Task requirements -
Answer these from the Metamath page on theorem cbvrexfw:
1. Who revised the theorem, and on what date?
2. Which axiom does this version not need?
3. Which theorem is used in step 9 of the proof?

Excerpt to read -

# Metamath Proof Explorer

## Theorem cbvrexfw

Description: Rule used to change bound variables, using implicit substitution. Version of cbvrexf with a disjoint variable condition, which does not require ax-13 . (Contributed by FL, 27-Apr-2008) (Revised by Gino Giotto, 10-Jan-2024)

Ref Expression
Hypotheses cbvrexfw.1
`|- F/_ x A`
cbvrexfw.2
`|- F/_ y A`
cbvrexfw.3
`|- F/ y ph`
cbvrexfw.4
`|- F/ x ps`
cbvrexfw.5
`|- ( x = y -> ( ph <-> ps ) )`
Assertion cbvrexfw
`|- ( E. x e. A ph <-> E. y e. A ps )`

### Proof

Step Hyp Ref Expression
1 cbvrexfw.1
` |-  F/_ x A`
2 cbvrexfw.2
` |-  F/_ y A`
3 cbvrexfw.3
` |-  F/ y ph`
4 cbvrexfw.4
` |-  F/ x ps`
5 cbvrexfw.5
` |-  ( x = y -> ( ph <-> ps ) )`
6 3 nfn
` |-  F/ y -. ph`
7 4 nfn
` |-  F/ x -. ps`
8 5 notbid
` |-  ( x = y -> ( -. ph <-> -. ps ) )`
9 1 2 6 7 8 cbvralfw
` |-  ( A. x e. A -. ph <-> A. y e. A -. ps )`
10 9 notbii
` |-  ( -. A. x e. A -. ph <-> -. A. y e. A -. ps )`
11 dfrex2
` |-  ( E. x e. A ph <-> -. A. x e. A -. ph )`
12 dfrex2
` |-  ( E. y e. A ps <-> -. A. y e. A -. ps )`
13 10 11 12 3bitr4i
` |-  ( E. x e. A ph <-> E. y e. A ps )`

Supplied information -

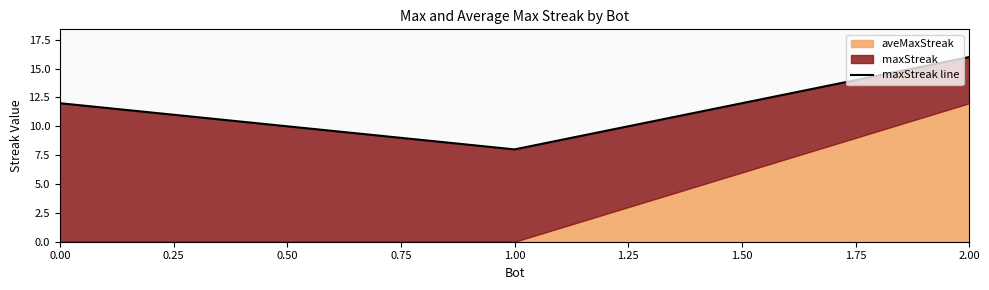

Which has a higher value, 1.00 or 2.00?

2.00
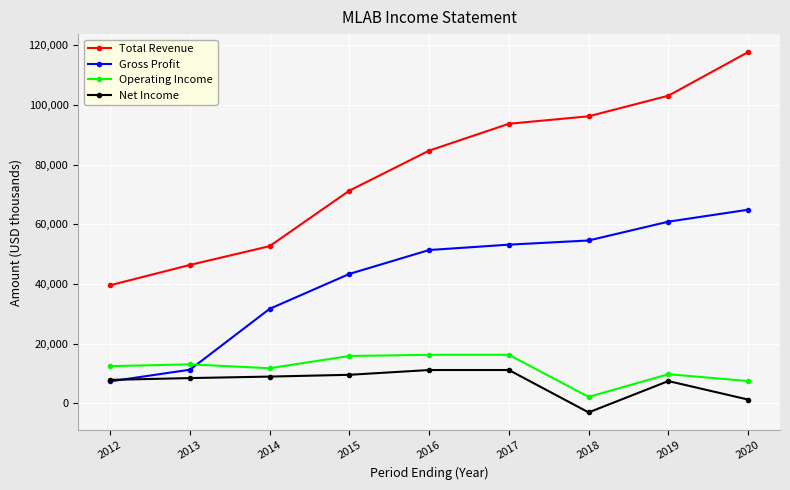

True or false: Operating Income and Total Revenue cross at least once.

False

Result of this task -
1. Gino Giotto, on 10-Jan-2024.
2. ax-13.
3. cbvralfw.